6 months after Michael, people still in tents
Six months after Hurricane Michael, people are still living in tents 04:17

Nearly six months after Hurricane Michael slammed into the Florida panhandle, many people living there are still trying to put their lives back together. The Category 4 storm made landfall last October, killing 43 people. It caused more than $6 billion of damage.

Parts of the panhandle look like the hurricane hit just yesterday, reports CBS News' Manuel Bojorquez. Some people have not been able to start rebuilding, others simply left. With an estimated 40,000 homes either damaged or destroyed here, the most critical need is housing.

Shelly Summers isn't just cooking for her family -- she feeds 17 men, women and children who live in her backyard, a tent city for those who have nowhere else to go.
 
"They lost their homes and they needed a sense of security and a sense of belonging. That was the biggest thing for me," Summers said.
 
The hurricane left Lori Hogan and her husband Gino homeless. They were staying in a hotel for a little while but when the money finally ran out, they found a new shelter in Summers' backyard. They said they don't know where'd they be if it wasn't for her.
 
Twenty miles away, at Springfield Community Church, hundreds of families still show up for food boxes. They're grateful, but many are frustrated by the pace of recovery.
 
"It's pretty much sickening," one woman said. "How they are putting things first before putting people first."

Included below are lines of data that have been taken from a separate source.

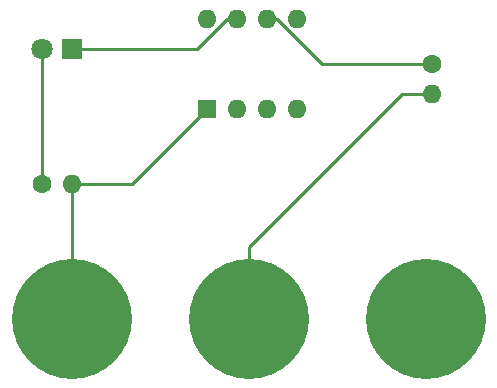
<source format=gbr>
%TF.GenerationSoftware,KiCad,Pcbnew,(5.1.10)-1*%
%TF.CreationDate,2022-06-23T22:49:28+01:00*%
%TF.ProjectId,tutorial1,7475746f-7269-4616-9c31-2e6b69636164,rev?*%
%TF.SameCoordinates,Original*%
%TF.FileFunction,Copper,L1,Top*%
%TF.FilePolarity,Positive*%
%FSLAX46Y46*%
G04 Gerber Fmt 4.6, Leading zero omitted, Abs format (unit mm)*
G04 Created by KiCad (PCBNEW (5.1.10)-1) date 2022-06-23 22:49:28*
%MOMM*%
%LPD*%
G01*
G04 APERTURE LIST*
%TA.AperFunction,ComponentPad*%
%ADD10O,1.600000X1.600000*%
%TD*%
%TA.AperFunction,ComponentPad*%
%ADD11R,1.600000X1.600000*%
%TD*%
%TA.AperFunction,ComponentPad*%
%ADD12C,1.600000*%
%TD*%
%TA.AperFunction,ComponentPad*%
%ADD13C,10.160000*%
%TD*%
%TA.AperFunction,ComponentPad*%
%ADD14C,1.800000*%
%TD*%
%TA.AperFunction,ComponentPad*%
%ADD15R,1.800000X1.800000*%
%TD*%
%TA.AperFunction,Conductor*%
%ADD16C,0.250000*%
%TD*%
G04 APERTURE END LIST*
D10*
%TO.P,U1,8*%
%TO.N,GND*%
X725170000Y175260000D03*
%TO.P,U1,4*%
%TO.N,Net-(U1-Pad4)*%
X732790000Y167640000D03*
%TO.P,U1,7*%
%TO.N,/uCtoLED*%
X727710000Y175260000D03*
%TO.P,U1,3*%
%TO.N,Net-(U1-Pad3)*%
X730250000Y167640000D03*
%TO.P,U1,6*%
%TO.N,/INPUT*%
X730250000Y175260000D03*
%TO.P,U1,2*%
%TO.N,Net-(U1-Pad2)*%
X727710000Y167640000D03*
%TO.P,U1,5*%
%TO.N,Net-(U1-Pad5)*%
X732790000Y175260000D03*
D11*
%TO.P,U1,1*%
%TO.N,VCC*%
X725170000Y167640000D03*
%TD*%
D10*
%TO.P,R2,2*%
%TO.N,VCC*%
X713740000Y161290000D03*
D12*
%TO.P,R2,1*%
%TO.N,Net-(D1-Pad2)*%
X711200000Y161290000D03*
%TD*%
D10*
%TO.P,R1,2*%
%TO.N,/INPUTtoR*%
X744220000Y168910000D03*
D12*
%TO.P,R1,1*%
%TO.N,/INPUT*%
X744220000Y171450000D03*
%TD*%
D13*
%TO.P,J1,2*%
%TO.N,/INPUTtoR*%
X728730000Y149860000D03*
%TO.P,J1,3*%
%TO.N,GND*%
X743710000Y149860000D03*
%TO.P,J1,1*%
%TO.N,VCC*%
X713740000Y149860000D03*
%TD*%
D14*
%TO.P,D1,2*%
%TO.N,Net-(D1-Pad2)*%
X711200000Y172720000D03*
D15*
%TO.P,D1,1*%
%TO.N,/uCtoLED*%
X713740000Y172720000D03*
%TD*%
D16*
%TO.N,Net-(D1-Pad2)*%
X711200000Y161290000D02*
X711200000Y172720000D01*
%TO.N,/uCtoLED*%
X726835002Y175260000D02*
X727710000Y175260000D01*
X724295002Y172720000D02*
X726835002Y175260000D01*
X713740000Y172720000D02*
X724295002Y172720000D01*
%TO.N,/INPUTtoR*%
X741680000Y168910000D02*
X744220000Y168910000D01*
X728730000Y155960000D02*
X741680000Y168910000D01*
X728730000Y149860000D02*
X728730000Y155960000D01*
%TO.N,VCC*%
X713740000Y149860000D02*
X713740000Y161290000D01*
X718820000Y161290000D02*
X725170000Y167640000D01*
X713740000Y161290000D02*
X718820000Y161290000D01*
%TO.N,/INPUT*%
X731124998Y175260000D02*
X730250000Y175260000D01*
X734934998Y171450000D02*
X731124998Y175260000D01*
X744220000Y171450000D02*
X734934998Y171450000D01*
%TD*%
M02*

</source>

Pastor Eddie Pitts, who is displaced himself, organized a group of volunteers who serve some 1,200 to 1,400 people every week.
 
"There's still a need here, and in their eyes, you talk to them, in their eyes, they have been forgotten, and they will tell you that," Pitts said.
 
Government assistance has arrived. FEMA says nearly $140 million has been approved, the majority of it to be spent on housing for more than 20,000 people, including 820 families in temporary government housing, families like Limon Wilson and Callie Holiman's family.
 
They moved into temporary FEMA trailers this week. They want to have their own apartment, but rents have skyrocketed. They say the price of the sort of the apartment they had before the storm has nearly tripled. Panama City's mayor says there's little the city can do to control rents.
 
"Understand we had 2,700 units that were destroyed or are not able to be lived in. Less supply. Price goes up," Panama City Mayor Greg Brudnicki said.
 
Driving around, the scars of Hurricane Michael are everywhere, especially in Mexico Beach, where it made landfall. That's where we found Bela and Jacques Sebastiao, sitting alone among demolition crews and abandoned slabs.
 
They are living in a FEMA trailer, on the spot where their three-story beachside retirement home was ripped apart by Michael. But they're not giving up on their dream in a place where the natural beauty helps sustain them.
 
"That's where I want to stay. It doesn't matter if it's in a car, in a van, in a tent, in a trailer or a house. It doesn't matter. That's never been an option for us. Mexico Beach is home," Bela said.

Unless the federal government extends the disaster declaration here, FEMA housing will run out by the end of April next year. But the Sebastiaos say, like so many others here, rebuilding their home will take considerably longer.